Now that I am more interested in coffee than I was then, I wish I would have taken the time to observe the entire process, start to finish, to learn about the "on site" roasting opportunity.  I do recall the beans emerging from the "ROASTER" a dark brown, with no signs of green, but have no idea how long it took, which word the dial identified, or if the end result was worth the hand crafting.  There wasn't a grinder in sight, so I assumed that hot beans, re-bagged, and headed for the checkout, had to be ground on the home brewing turn.

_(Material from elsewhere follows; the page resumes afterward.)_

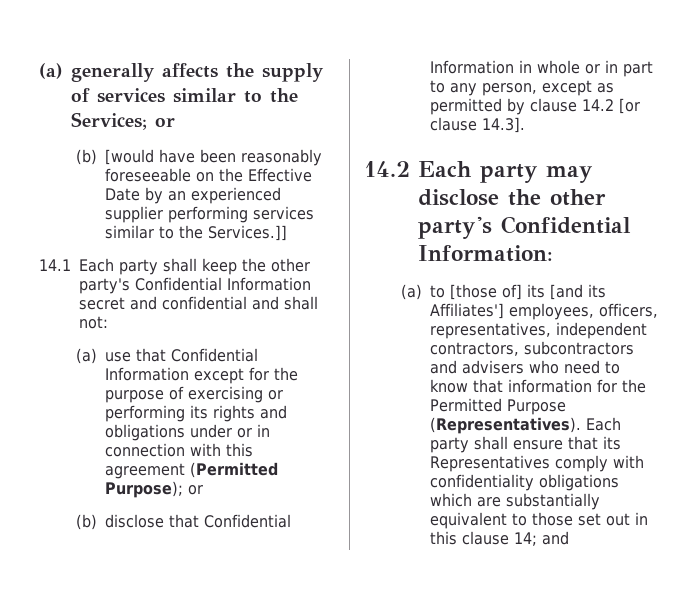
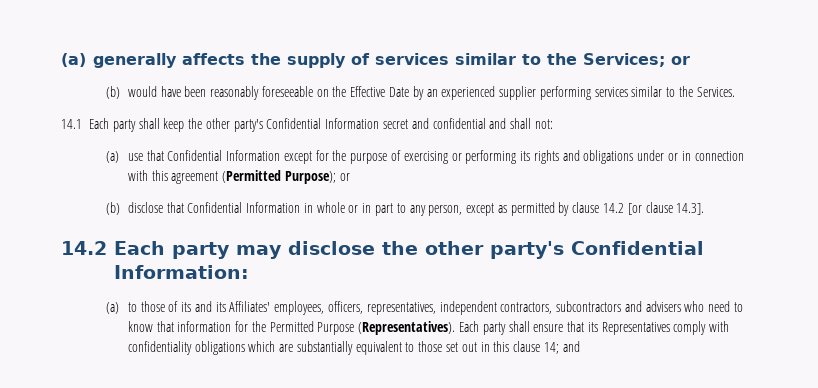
[104,149,154,165] [would -> [127,86,157,97] would
[207,225,287,241] Services.]] -> [696,87,735,97] Services.
[449,284,606,300] [429,303,504,319] [those of] its [and its Affiliates'] -> [140,301,271,312] those of its and its Affiliates'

I think this was a missed opportunity in my formative coffee years.  While I have friends who are very particular about the roast and the grind of their morning java, I am able to distinguish demitasse from decaf....but that's about it.  I attribute that to my first coffee drinking experiences, which were in the dormatory in Spain.  Each meal the women who were serving meals emerged from the kitchen with massive kettles of steaming sludge that thy poured into giant handleless "cups" at each place setting.   The brew was so thick and so dark, that only the most knowledgeable coffee drinkers in the group truly appreciated the beverage.

After much pleading and challenging discussions, we were able to have the sludge fill only half of the cup, and the woman with the sludge kettle was flanked by a second woman with scalding hot milk.  These half and half mixtures were still a very dark color, and extremely strong flavor, but thinner and easier to drink.  During our entire semester, the only beverage offered at any meal in the dorm was coffee.......

Since no stores were nearby, buying bottled water, Fanta, or Coka-Cola....or any other beverage, was not possible.  We soon discovered that you either drank sludge and milk........or.......nothing!  Yes, they did have sugar!

I have wondered since if the kitchen in the dorm roasted their own beans, or if massive burlap bags were delivered along with the fish, fish, and more fish we ate daily.  Another missed learning opportunity!